Os novos reformados da CGA em 2024 correspondem ao universo mais elevado desde 2014, ano em que saíram da função pública por motivos de reforma 23.300 pessoas.

Os novos reformados da CGA registados em 2023 e 2024 revelam uma subida face os vários anos em que o universo anual médio de saídas rondou as 16 mil – com exceção para os anos de 2016 e 2017 em que as saídas foram inferiores, tendo sido de, respetivamente, 8.727 e 12.298.

A evolução das reformas é uma das consequências do envelhecimento dos trabalhadores da função pública. De acordo com o último Boletim Estatístico do Emprego Público (BOEP), em 30 de junho do ano passado, 66,5% dos postos de trabalho ocupados das administrações públicas correspondiam a trabalhadores com 45 e mais anos.

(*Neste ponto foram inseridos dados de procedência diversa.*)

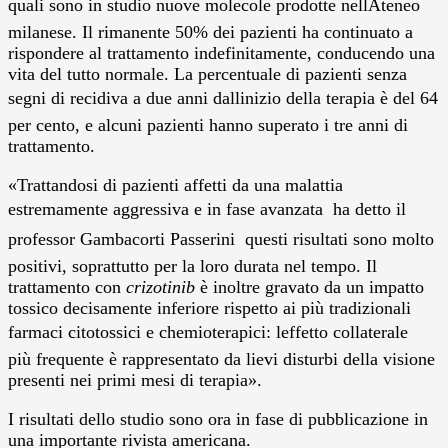
quali sono in studio nuove molecole prodotte nellAteneo
milanese. Il rimanente 50% dei pazienti ha continuato a
rispondere al trattamento indefinitamente, conducendo una
vita del tutto normale. La percentuale di pazienti senza
segni di recidiva a due anni dallinizio della terapia è del 64
per cento, e alcuni pazienti hanno superato i tre anni di
trattamento.
«Trattandosi di pazienti affetti da una malattia
estremamente aggressiva e in fase avanzata  ha detto il
professor Gambacorti Passerini  questi risultati sono molto
positivi, soprattutto per la loro durata nel tempo. Il
trattamento con
crizotinib
è inoltre gravato da un impatto
tossico decisamente inferiore rispetto ai più tradizionali
farmaci citotossici e chemioterapici: leffetto collaterale
pi
ù
frequente è rappresentato da lievi disturbi della visione
presenti nei primi mesi di terapia».
I risultati dello studio sono ora in fase di pubblicazione in
una importante rivista americana.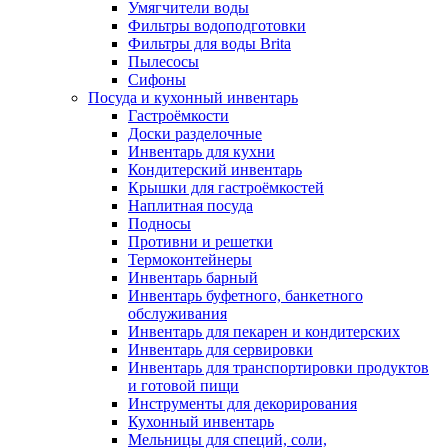
Умягчители воды
Фильтры водоподготовки
Фильтры для воды Brita
Пылесосы
Сифоны
Посуда и кухонный инвентарь
Гастроёмкости
Доски разделочные
Инвентарь для кухни
Кондитерский инвентарь
Крышки для гастроёмкостей
Наплитная посуда
Подносы
Противни и решетки
Термоконтейнеры
Инвентарь барный
Инвентарь буфетного, банкетного
обслуживания
Инвентарь для пекарен и кондитерских
Инвентарь для сервировки
Инвентарь для транспортировки продуктов
и готовой пищи
Инструменты для декорирования
Кухонный инвентарь
Мельницы для специй, соли,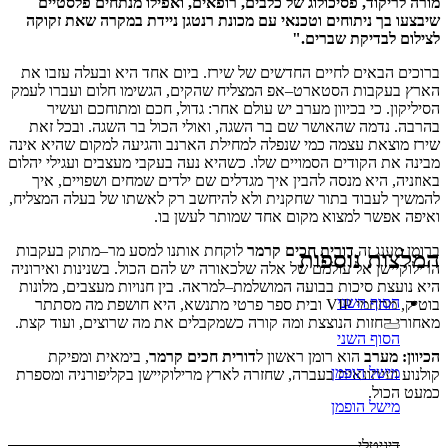
לריקוד, פסיכולוג של כלבים, רופאים, ואפילו מנתחים פלסטיים
ו בך ניתוחים וטכנאי עם מכונת רנטגן ניידת במקרה שאת זקוקה
ם לבדיקת שברים."
ם הבאים לחיים החדשים של שירז. ביום אחד היא ובעלה עזבו את
בעקבות הסטארט–אפ המצליח שהקים, הגשימו חלום ועברו לעמק
קון. כי בכיוון מערב יש עולם אחר: גדול, חכם ומתוחכם ועשיר
. נדמה שהאושר שם בר השגה, ואולי הכול בר השגה. ובכל זאת
מוצאת עצמה כמי שנפלה למחילת הארנב והגיעה למקום שהיא אינה
 את הקודים הסמויים שלו. כשהיא נעה בעקבי מעצבים ועגילי יהלום
יה, היא מנסה להבין איך מגדלים שם ילדים שמחים ושפויים, איך
ך לעבוד בתור שחקנית ולא להיחשב רק לאשתו של בעלה המצליח,
 אפשר למצוא מקום אחד שמותר לעשן בו.
 מענג זה
דורית חכים קרמר
לוקחת אותנו למסע מר–מתוק בעקבות
צות נוספות
קיישן אל עולמם של אלה שלכאורה יש להם הכול. בשנינות ואירוניה
ועצת סיכות בבועה המושלמת–למראה. בין חנויות מעצבים, מלונות
הסוף השני
בוטיק, מתחמי VIP ובית ספר פרטי מתנשא, היא חושפת מה מסתתר
י החזות הנוצצת ומה קורה כשמקבלים את מה שרוצים, ועוד קצת.
הסוף השני
: מערב
הוא רומן ראשון ל
דורית חכים קרמר
, בימאית ומפיקת
מישל הופמן
ע ועיתונאית בעברה, שחזרה לארץ מרילוקיישן בקליפורניה ומספרת
הכול.
מישל הופמן
דיגיטלי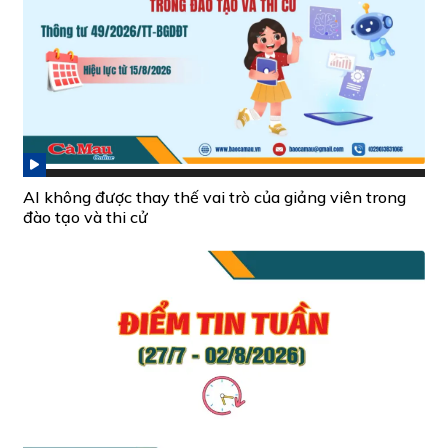
AI không được thay thế vai trò của giảng viên trong
đào tạo và thi cử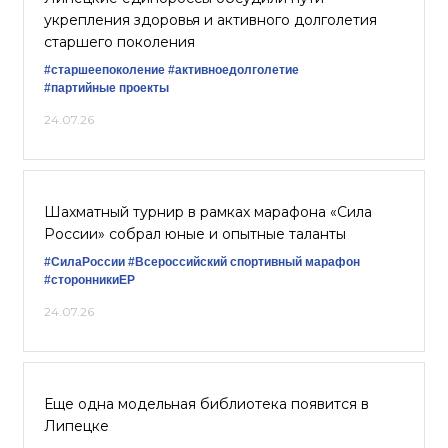
укрепления здоровья и активного долголетия
старшего поколения
#старшеепоколение
#активноедолголетие
#партийные проекты
24.07.26
Шахматный турнир в рамках марафона «Сила
России» собрал юные и опытные таланты
#СилаРоссии
#Всероссийский спортивный марафон
#сторонникиЕР
24.07.26
Еще одна модельная библиотека появится в
Липецке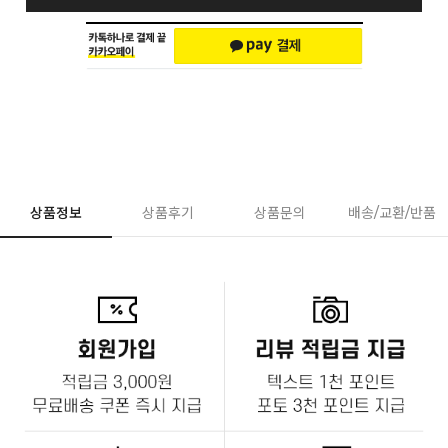
상품정보
상품후기
상품문의
배송/교환/반품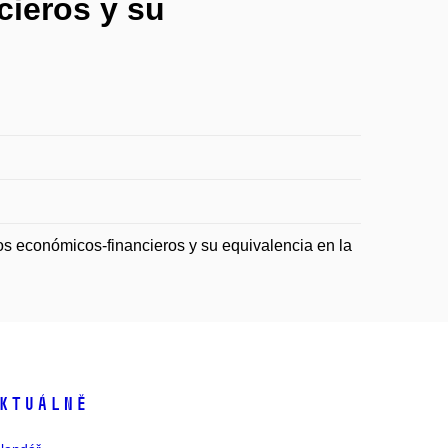
cieros y su
 económicos-financieros y su equivalencia en la
ktuálně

A mesma informação indicava também que, entre dezembro de 2011 e junho de 2024, a idade média dos trabalhadores da Administração Pública aumentou 4,9 anos (de 43,6 anos de idade em dezembro 2011 para 48,5 anos em junho 2024), havendo carreiras, como a de conservador de registo e oficial de registo e notariado, em que todos os trabalhadores têm mais de 40 anos.

Os dados hoje divulgados pela Direção-Geral do Orçamento (DGO) revelam também que o valor médio das novas pensões atribuídas em 2024 pela CGA foi de 1.706,81 euros, tendo aumentado 4,8% face ao ano anterior.

Entre os fatores que explicam a subida está o facto de as pessoas estarem a reformar-se com carreiras contributivas mais longas, afastando-se das saídas antecipadas devido às fortes penalizações em vigor.

O valor médio reflete também a tipologia de carreiras dos novos reformados.